Begun last summer, the Digital Publishing Activity has, as Herman describes it, “millions of aspects, some that have nothing to do with the semantic web.” But some, happily, that do – and that are extremely important to the publishing community, as well.
Take annotation, and the concept of having two digital resources that you want to combine in a specific and structured way, like a web page and a sticky note. Herman notes that the Open Annotation Group at the W3C has done successful work on developing a model for annotating digital resources that is strongly related to RDF, and that “on the publishers’ side, having annotations is actually extremely important,” as well. E-readers today typically have some sort of annotation facility, some good and some bad, he says, but all proprietary. “If you have an e-pub file, even if you could put it into another reader, you can’t carry the annotation with you, and that’s not what you want,” he says.
Consider in particular the education market, which Herman says is one of the most dynamic sectors in the publishing world. Students and educators have a tradition of annotating their paper textbooks, and it’s one the educational community wants to continue for electronic teaching materials, too. It’s very crucial to explore the future of digital annotation for this whole area, he explains, hopefully with the publishing industry acting as an active participant in doing so. “It’s relevant for the semantic web [community] because of the underlying RDF structure,” he says, and notes that this year we can potentially look forward to some work getting underway in the Activity to move the needle forward here.
Another area of intersection with the semantic web: “Metadata for publishers for e-books is absolutely essential,” says Herman. “It’s really a core business aspect for them,” in particular in regard to serving as the means for which readers can find information about e-books on the web. A lot of effort has gone into metadata vocabularies to date, of course, with EDItEUR’s ONIX serving as one major example used by publishers. But, in the electronic ecosystem, Herman points out, they’ll come across many more, and confront questions over relating to libraries and their own metadata world (BIBFRAME and Dublin Core Metadata Initiative, for instance). “And you can’t forget schema.org, which also has bibliographic information,” he says.
It’s a complicated area, but at the least, Herman says, he’s hopeful the Digital Publishing Activity can assist as a neutral source in properly documenting things, “and give some kind of guidelines, categorizations, mutual relationships of various vocabularies that would be extremely helpful,” he says.
Herman also points out that, already on the semantic front, there’s interest by EDItEUR, for instance, in evolving the ONIX XML vocabulary into something around RDF, and that generally speaking those with a stake in the ground in this area “realize this metadata should be bound to other vocabularies via the Linked Open Data cloud. Put another way, these metadata vocabularies for books should be part of LOD somehow,” he says. “We are in a position to maybe help that.”

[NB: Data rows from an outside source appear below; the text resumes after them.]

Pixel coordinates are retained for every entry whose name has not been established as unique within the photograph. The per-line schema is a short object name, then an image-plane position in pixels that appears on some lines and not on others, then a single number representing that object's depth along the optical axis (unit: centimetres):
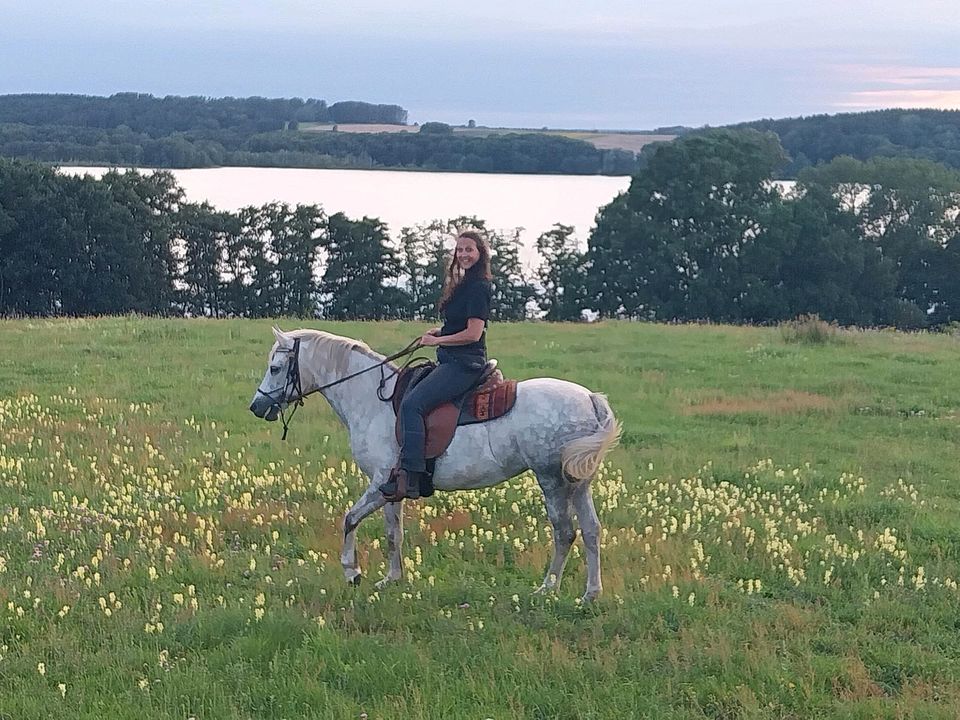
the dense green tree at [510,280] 6200
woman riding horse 766
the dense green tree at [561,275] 5759
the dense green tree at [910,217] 6028
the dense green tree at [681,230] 5362
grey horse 775
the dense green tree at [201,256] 6356
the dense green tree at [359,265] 6238
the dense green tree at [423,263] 6209
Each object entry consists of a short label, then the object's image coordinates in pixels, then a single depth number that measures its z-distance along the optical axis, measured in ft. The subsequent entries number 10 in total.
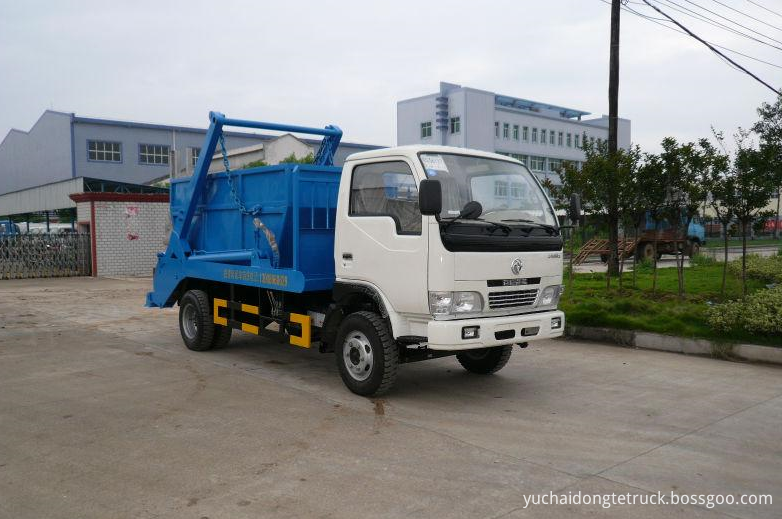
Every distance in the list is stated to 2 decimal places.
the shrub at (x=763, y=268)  45.85
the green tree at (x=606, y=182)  36.52
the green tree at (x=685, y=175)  34.35
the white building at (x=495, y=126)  201.26
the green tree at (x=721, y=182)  33.86
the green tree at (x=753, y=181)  33.27
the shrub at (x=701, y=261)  63.82
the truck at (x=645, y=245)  87.76
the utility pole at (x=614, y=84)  46.81
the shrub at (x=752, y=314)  28.04
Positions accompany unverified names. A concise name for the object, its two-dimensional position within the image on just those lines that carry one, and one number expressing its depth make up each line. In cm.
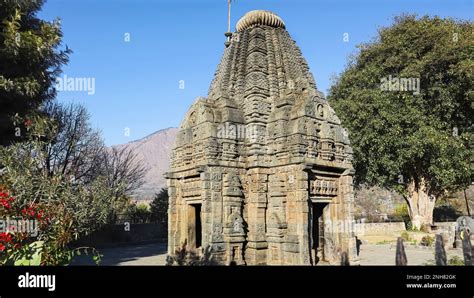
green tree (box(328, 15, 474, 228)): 1964
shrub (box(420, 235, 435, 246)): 1742
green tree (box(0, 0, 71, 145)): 1139
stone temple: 996
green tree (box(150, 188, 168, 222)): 2694
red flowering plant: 656
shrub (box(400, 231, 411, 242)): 1994
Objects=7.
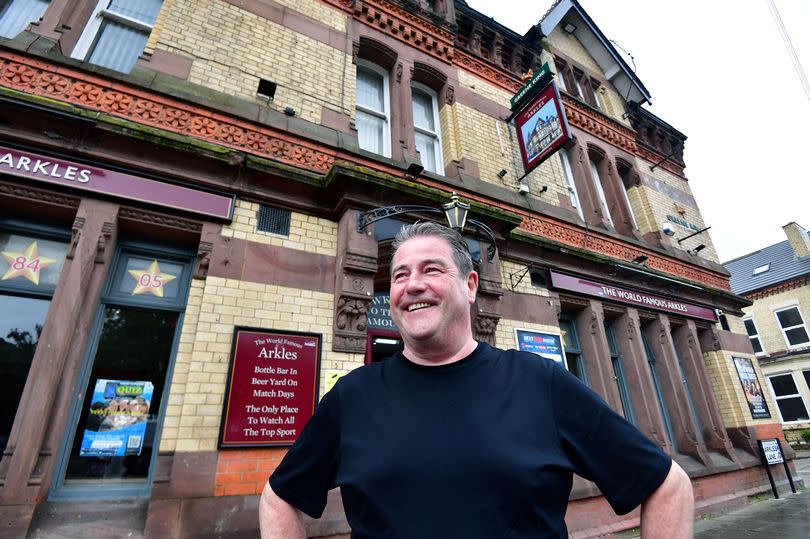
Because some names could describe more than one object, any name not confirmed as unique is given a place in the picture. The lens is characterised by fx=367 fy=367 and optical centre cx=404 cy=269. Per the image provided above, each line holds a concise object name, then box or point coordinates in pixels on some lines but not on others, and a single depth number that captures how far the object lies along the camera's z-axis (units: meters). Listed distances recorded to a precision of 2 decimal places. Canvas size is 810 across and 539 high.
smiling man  1.18
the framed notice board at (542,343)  6.50
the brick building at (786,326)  19.02
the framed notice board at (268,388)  4.09
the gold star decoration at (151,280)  4.59
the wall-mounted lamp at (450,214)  4.78
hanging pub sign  7.04
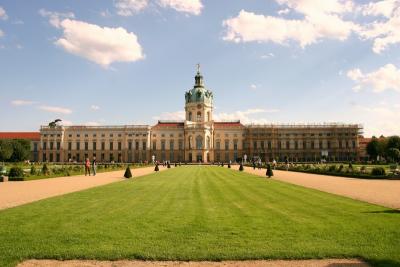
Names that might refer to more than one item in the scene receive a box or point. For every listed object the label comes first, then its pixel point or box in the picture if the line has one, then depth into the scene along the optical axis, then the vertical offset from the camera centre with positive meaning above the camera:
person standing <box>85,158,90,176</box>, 37.44 -1.09
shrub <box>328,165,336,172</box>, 39.72 -1.77
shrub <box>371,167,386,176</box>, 31.89 -1.69
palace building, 115.88 +3.87
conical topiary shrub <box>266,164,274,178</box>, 34.50 -1.76
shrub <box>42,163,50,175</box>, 34.61 -1.53
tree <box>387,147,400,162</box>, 60.79 -0.37
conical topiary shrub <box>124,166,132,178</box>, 32.75 -1.76
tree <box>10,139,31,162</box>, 87.69 +0.34
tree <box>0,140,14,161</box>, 77.56 +0.95
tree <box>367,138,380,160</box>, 101.06 +0.79
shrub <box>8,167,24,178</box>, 29.25 -1.42
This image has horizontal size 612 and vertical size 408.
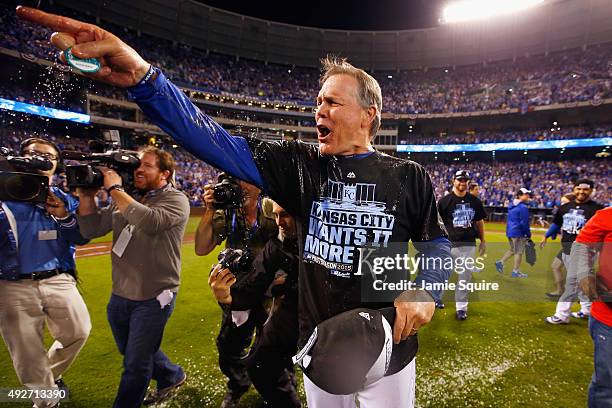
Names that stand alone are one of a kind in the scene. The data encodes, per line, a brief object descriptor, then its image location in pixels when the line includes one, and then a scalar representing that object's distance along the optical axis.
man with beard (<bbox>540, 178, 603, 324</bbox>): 5.11
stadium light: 22.01
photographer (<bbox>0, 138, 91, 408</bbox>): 2.71
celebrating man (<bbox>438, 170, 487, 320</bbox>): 5.71
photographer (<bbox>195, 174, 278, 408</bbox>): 3.00
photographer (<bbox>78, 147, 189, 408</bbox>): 2.52
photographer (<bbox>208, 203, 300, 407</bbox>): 2.60
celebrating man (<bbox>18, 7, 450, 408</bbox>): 1.60
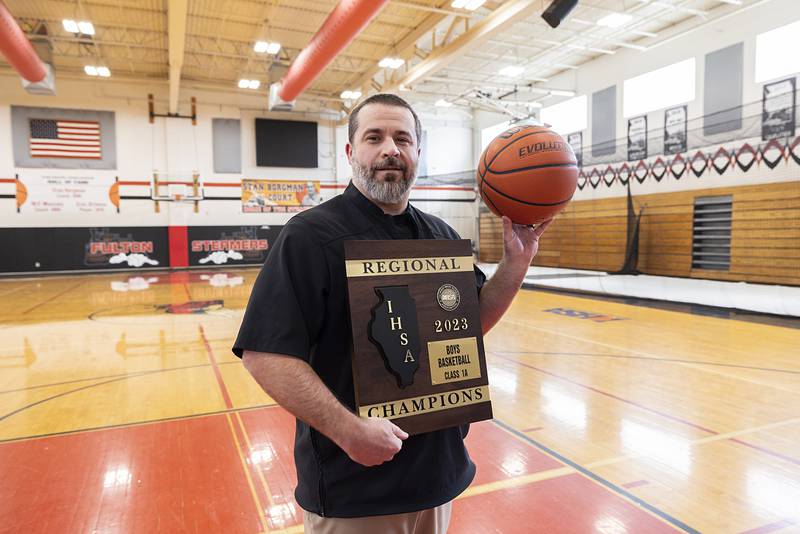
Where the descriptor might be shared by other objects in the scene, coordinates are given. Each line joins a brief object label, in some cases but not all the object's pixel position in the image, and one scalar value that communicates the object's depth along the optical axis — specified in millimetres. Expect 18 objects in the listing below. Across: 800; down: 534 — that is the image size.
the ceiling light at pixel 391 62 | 13953
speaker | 6855
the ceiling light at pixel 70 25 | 11491
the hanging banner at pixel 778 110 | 9922
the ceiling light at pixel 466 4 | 10322
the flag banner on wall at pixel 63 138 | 15719
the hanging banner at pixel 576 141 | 15456
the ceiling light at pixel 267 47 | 12930
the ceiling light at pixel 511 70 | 15031
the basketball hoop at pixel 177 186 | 16781
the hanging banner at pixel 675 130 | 12461
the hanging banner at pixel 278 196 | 18141
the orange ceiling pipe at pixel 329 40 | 8688
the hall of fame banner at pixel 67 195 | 15914
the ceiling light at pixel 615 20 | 11375
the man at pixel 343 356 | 1116
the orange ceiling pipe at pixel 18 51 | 9289
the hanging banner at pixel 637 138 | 13523
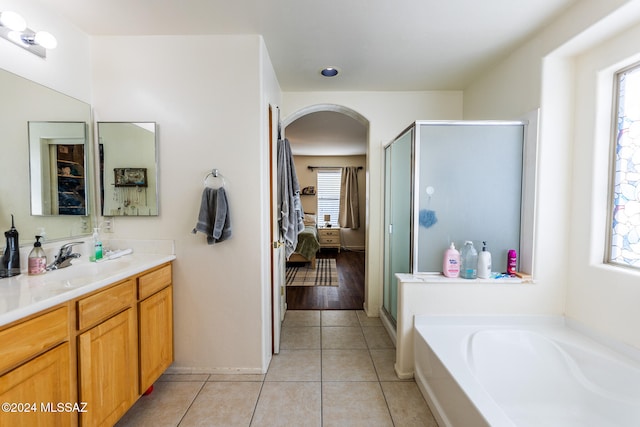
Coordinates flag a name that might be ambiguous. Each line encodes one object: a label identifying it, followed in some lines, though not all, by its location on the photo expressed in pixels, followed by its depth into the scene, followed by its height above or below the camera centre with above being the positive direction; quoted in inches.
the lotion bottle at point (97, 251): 69.6 -12.5
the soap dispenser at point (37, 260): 55.4 -12.0
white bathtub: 53.6 -36.4
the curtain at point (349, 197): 280.7 +7.8
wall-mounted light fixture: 53.6 +34.8
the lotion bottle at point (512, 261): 78.6 -15.8
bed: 193.2 -31.1
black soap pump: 52.7 -10.8
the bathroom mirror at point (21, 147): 55.1 +11.3
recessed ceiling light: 94.7 +47.0
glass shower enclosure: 78.6 +5.2
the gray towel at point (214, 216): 72.6 -3.5
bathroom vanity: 38.1 -24.5
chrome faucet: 60.1 -12.7
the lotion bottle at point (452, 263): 77.2 -16.2
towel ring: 76.9 +6.3
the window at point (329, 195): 284.8 +9.8
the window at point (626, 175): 60.8 +7.4
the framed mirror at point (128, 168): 75.9 +9.7
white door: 84.7 -10.7
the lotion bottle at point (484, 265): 76.2 -16.5
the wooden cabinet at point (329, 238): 265.0 -32.7
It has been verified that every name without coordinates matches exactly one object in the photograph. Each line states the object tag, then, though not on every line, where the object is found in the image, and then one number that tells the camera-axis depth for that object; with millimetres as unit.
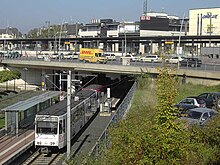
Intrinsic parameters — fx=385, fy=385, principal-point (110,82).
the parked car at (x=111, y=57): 68675
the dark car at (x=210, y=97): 28583
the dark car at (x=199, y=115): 21430
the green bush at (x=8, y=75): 65400
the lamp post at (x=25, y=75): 66138
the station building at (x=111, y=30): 129125
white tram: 24891
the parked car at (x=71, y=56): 77438
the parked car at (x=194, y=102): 27947
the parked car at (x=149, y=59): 63469
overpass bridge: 37250
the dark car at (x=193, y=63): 46062
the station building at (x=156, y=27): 124562
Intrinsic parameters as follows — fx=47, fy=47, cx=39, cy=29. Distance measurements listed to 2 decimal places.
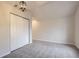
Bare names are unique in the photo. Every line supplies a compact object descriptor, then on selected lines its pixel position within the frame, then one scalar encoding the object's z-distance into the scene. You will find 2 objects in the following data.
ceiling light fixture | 1.69
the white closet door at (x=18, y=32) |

When it comes to scholarly publishing, Herman also discusses that there’s an increasing recognition that linear stories no longer really reflect the work that goes into sciences-related publishing projects. “You want to attach data, video and experiments of data, so you want essentially to publish data sets and then you suddenly hit a number of issues about data publishing,” he says. In an abstract sense, he says, you could consider these research objects together as a small graph, with RDF behind the scenes, that collects everything that makes a research output, from the traditional article to the data sets to the multimedia and experimental results, and their relationships to each other.
“The scholarly publishing world for now is not yet prepared for that but long-term that has to change,” he says. It’s not a core W3C effort yet, “but eventually there may be another intersecting area between publishing in the general and traditional sense and data on the web in a very general sense.”
There’s a long road ahead, he acknowledges, but it’s an exciting time, Herman says. Stay tuned.